Quella contro il Bari è anche la gara di commiato tra lo stadio Amsicora e il Cagliari, un binomio vincente e di successo cominciato in Serie C nella stagione 1951/52 con una immediata promozione e concluso con l’apoteosi dello scudetto, con in mezzo la scalata ai vertici nazionali dei rossoblù e l’acquisizione di una dimensione internazionale, con le partecipazioni ai vari tornei continentali. Lo stadio dei sogni, il Sant'Elia, nuovo fiammante, quello destinato ad accogliere il Cagliari nel torneo europeo più prestigioso, la Coppa Campioni, è pronto al debutto.

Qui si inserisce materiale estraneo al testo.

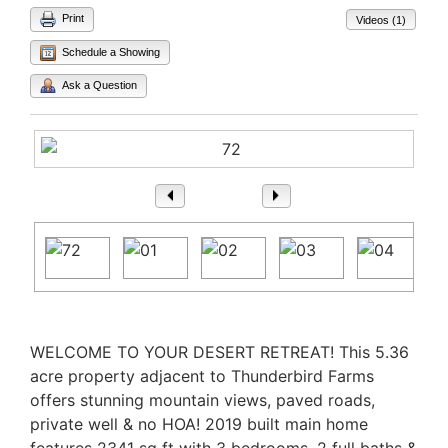
Print
Videos (1)
Schedule a Showing
Ask a Question
1
/ 78
Property Description
WELCOME TO YOUR DESERT RETREAT! This 5.36
acre property adjacent to Thunderbird Farms
offers stunning mountain views, paved roads,
private well & no HOA! 2019 built main home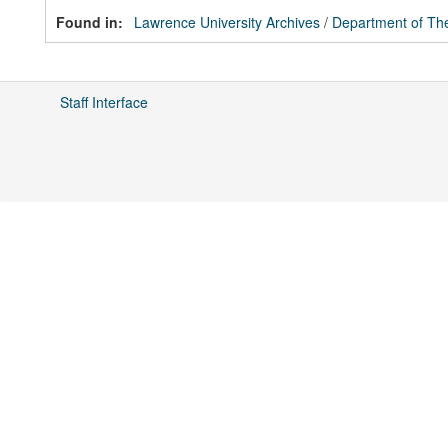
Found in:
Lawrence University Archives
/
Department of The
Staff Interface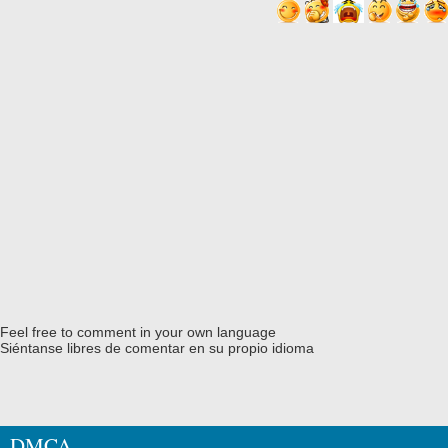
Feel free to comment in your own language
Siéntanse libres de comentar en su propio idioma
DMCA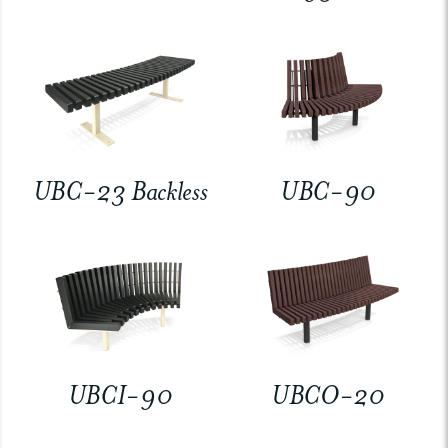
UBC-23 Backless
UBC-90
UBCI-90
UBCO-20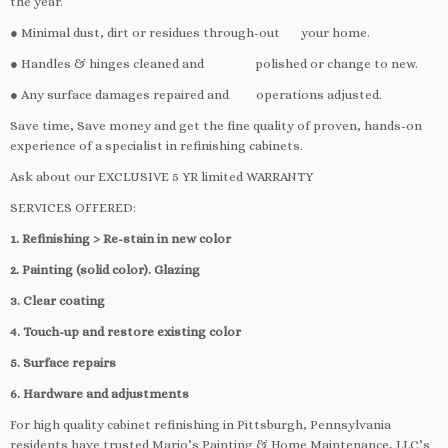
the year.
● Minimal dust, dirt or residues through-out your home.
● Handles & hinges cleaned and polished or change to new.
● Any surface damages repaired and operations adjusted.
Save time, Save money and get the fine quality of proven, hands-on
experience of a specialist in refinishing cabinets.
Ask about our EXCLUSIVE 5 YR limited WARRANTY
SERVICES OFFERED:
1. Refinishing > Re-stain in new color
2. Painting (solid color). Glazing
3. Clear coating
4. Touch-up and restore existing color
5. Surface repairs
6. Hardware and adjustments
For high quality cabinet refinishing in Pittsburgh, Pennsylvania
residents have trusted Mario’s Painting & Home Maintenance, LLC’s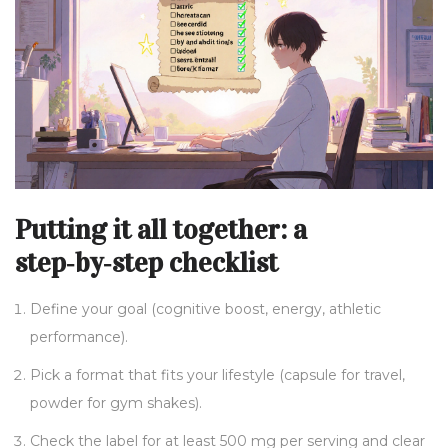
Putting it all together: a
step‑by‑step checklist
Define your goal (cognitive boost, energy, athletic
performance).
Pick a format that fits your lifestyle (capsule for travel,
powder for gym shakes).
Check the label for at least 500 mg per serving and clear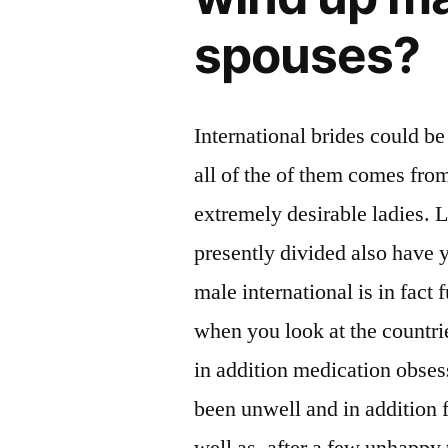
spouses?
International brides could be
all of the of them comes fro
extremely desirable ladies. L
presently divided also have y
male international is in fact
when you look at the countri
in addition medication obses
been unwell and in addition f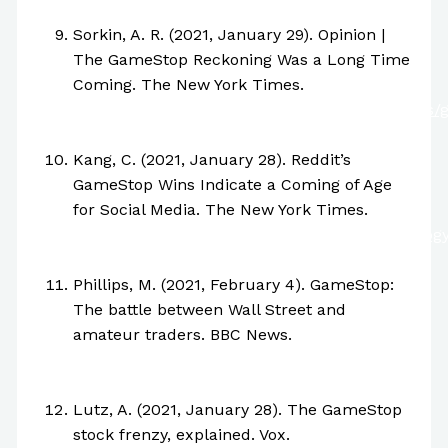
55872817
Sorkin, A. R. (2021, January 29). Opinion |
The GameStop Reckoning Was a Long Time
Coming. The New York Times.
https://www.nytimes.com/2021/01/28/business/
stock-trading-reddit.html
Kang, C. (2021, January 28). Reddit’s
GameStop Wins Indicate a Coming of Age
for Social Media. The New York Times.
https://www.nytimes.com/2021/01/28/technolog
reddit.html
Phillips, M. (2021, February 4). GameStop:
The battle between Wall Street and
amateur traders. BBC News.
https://www.bbc.com/news/business-
55894304
Lutz, A. (2021, January 28). The GameStop
stock frenzy, explained. Vox.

La coda della classifica registra fin dalle prime battute la sofferenza di Brescia e Palermo oltre che, come più volte accaduto nelle ultime annate, della Sampdoria, terzultima al termine del girone di andata. Ma, come di consueto, la formazione genovese sarà protagonista della immancabile rimonta nel girone di ritorno che porterà la certezza matematica della salvezza addirittura con 180 minuti di anticipo sul finale del campionato. E così a cadere sarà il Palermo insieme a due delle tre neopromosse, cioè il Brescia e, a sorpresa per quanto registrato nel girone di andata, il Bari, come già accennato. Infatti, la formazione pugliese, in piena media salvezza nel girone di andata, si renderà protagonista, in contrapposizione alla Sampdoria, di un pessimo girone di ritorno che, con i soli sei punti conquistati, lo condannerà addirittura all’ultimo posto.

In questo campionato il Cagliari ha ottenuto due primati assoluti per i campionati a 16 squadre, entrambi relativi alle reti subite: appena undici in tutto il campionato, appena sette in trasferta. Le sole undici reti subite rimangono un primato tuttora in possesso dei rossoblù. Cagliari che, è rimasto, insieme all’Inter, senza sconfitte in casa, mentre il Palermo è stata l’unica squadra senza successi in trasferta.

I calciatori scesi in campo per il Cagliari saranno sedici. Albertosi, Domenghini e Gori saranno i più presenti, giocando tutte trenta le partite. Il massimo realizzatore sarà Riva che diventerà anche capocannoniere del campionato con ventuno reti. La stagione agonistica finisce ma non per tutto il Cagliari. Infatti Albertosi, Cera, Domenghini, Gori, Niccolai e Riva saranno tra i 22 a rappresentare la Nazionale Italiana ai Campionati del Mondo per Nazioni da disputarsi in Messico. La squadra rossoblù è, con i suoi sei elementi, la compagine più rappresentata tra gli azzurri, protagonisti di un grande Mondiale che li porterà al secondo posto, sconfitti dal Brasile e dopo una memorabile vittoria in semifinale contro la Germania Ovest, sconfitta 4-3 dopo i tempi supplementari.